SALEM — A therapist who claimed to have no income and got free legal representation from a public defender after being arrested on a felony shoplifting charge grossed a six-figure income in 2013, according to court records.
Prosecutor Jason Grosky is asking Circuit Court Judge Robert Stephen to reconsider whether Maria Pereyra, 45, of Lawrence, Mass., can keep her response to questions about her finances under court seal.
“At issue here is taxpayers paying the tab to defend a defendant who grossed more than $100,000 last year while recently owning luxury vehicles,” Grosky said in a court motion.
Pereyra was charged Dec. 10 with a felony count of willful concealment by Salem police. Her case is pending in 10th Circuit Court, Salem Division.
Pereyra claimed to have zero income on a sworn financial affidavit while applying for a court-appointed lawyer, and left blank a section asking for work-related and employer information, according to court records.
Grosky informed the court back in February that he confirmed that Pereyra worked at Arbour Counseling Services in Lawrence, Mass., since Dec. 2, 2007, earning $35 an hour as a full-time employee. She also had three cards — a BMW, Mercedes Benz and a Toyota Avalon — recently registered in her name, according to Grosky.
Stephen will have to decide whether Pereyra can continue being represented by the Public Defender’s Office, and whether she should be allowed to keep her legal arguments and other records submitted to the court away from public scrutiny.

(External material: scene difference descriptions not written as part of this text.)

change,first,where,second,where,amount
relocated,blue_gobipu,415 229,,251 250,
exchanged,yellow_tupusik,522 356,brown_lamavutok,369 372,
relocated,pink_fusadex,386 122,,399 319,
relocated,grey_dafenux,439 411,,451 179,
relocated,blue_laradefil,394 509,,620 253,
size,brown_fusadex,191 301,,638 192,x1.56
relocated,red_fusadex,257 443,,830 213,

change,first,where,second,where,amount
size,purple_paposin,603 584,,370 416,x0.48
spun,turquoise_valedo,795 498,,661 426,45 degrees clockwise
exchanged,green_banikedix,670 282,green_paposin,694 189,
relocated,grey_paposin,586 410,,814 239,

Stephen allowed the defense to keep their response about the state’s questions under seal along with reams of supporting documents. Pereyra’s lawyer argued earlier this month that “sensitive account numbers and other information” was in her pleadings.
“The court explained that it would be too time-consuming for the defense to go through the pleadings and redact certain information,” Grosky said.

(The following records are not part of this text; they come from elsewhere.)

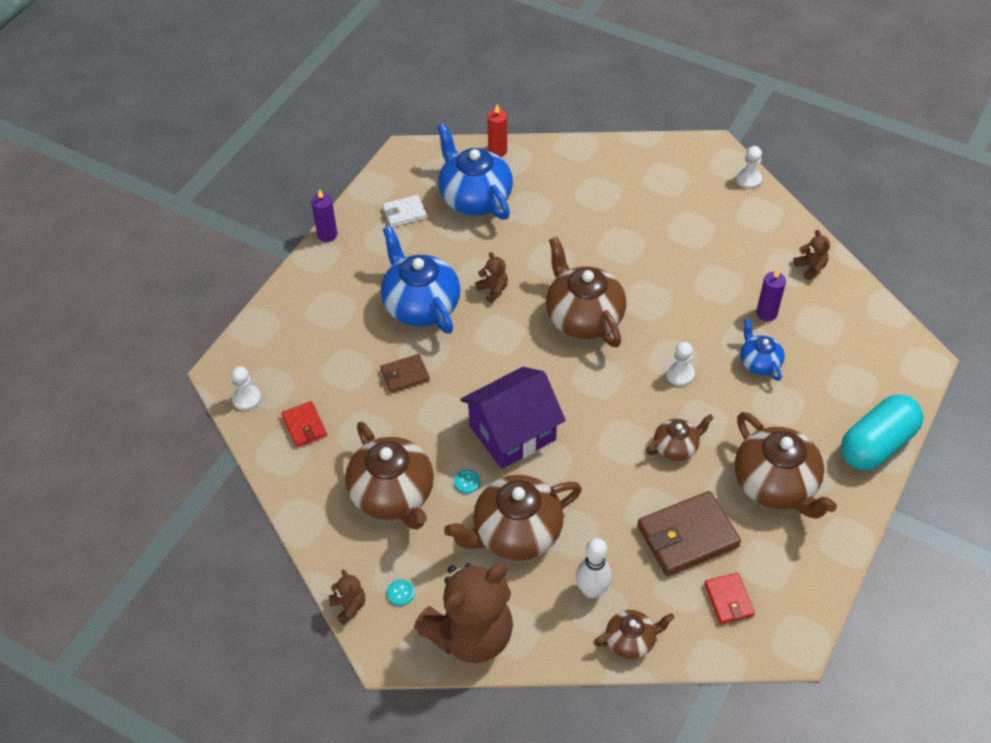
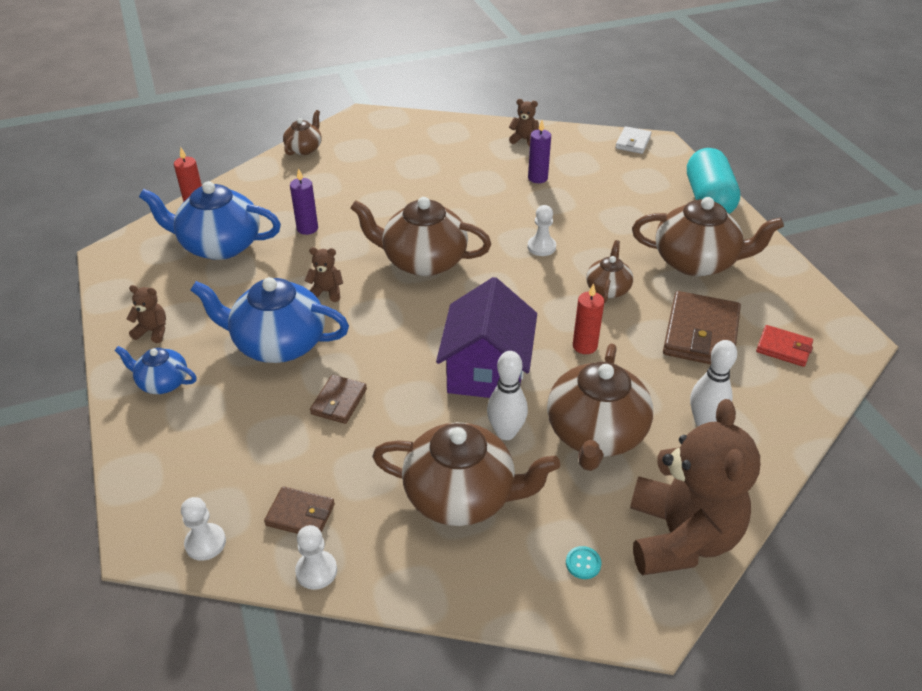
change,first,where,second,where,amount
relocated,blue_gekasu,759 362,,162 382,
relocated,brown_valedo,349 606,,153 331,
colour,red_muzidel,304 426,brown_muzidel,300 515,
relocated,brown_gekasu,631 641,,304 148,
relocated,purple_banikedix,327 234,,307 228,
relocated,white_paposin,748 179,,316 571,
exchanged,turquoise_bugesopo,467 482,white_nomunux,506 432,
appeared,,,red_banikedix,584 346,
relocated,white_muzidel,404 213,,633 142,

Those documents include a copy of Pereyra’s 2013 tax return showing she grossed $100,242 in pay the previous year, several letters and motor vehicle records.
Grosky suggested that the public had an interest in being able to scrutinize Pereyra’s response.
“The state contends that the public’s right to know should not yield to the proposition that to black out sensitive information would take time,” Grosky said in court papers.
Pereyra has not been charged with any other crime, but Grosky noted previously that she provided financial and other information under the penalties of perjury.
“If the defendant is unjustly receiving public counsel, she is depriving the truly needy of those services,” Grosky said in court papers.
Pereyra is due back in court on May 14.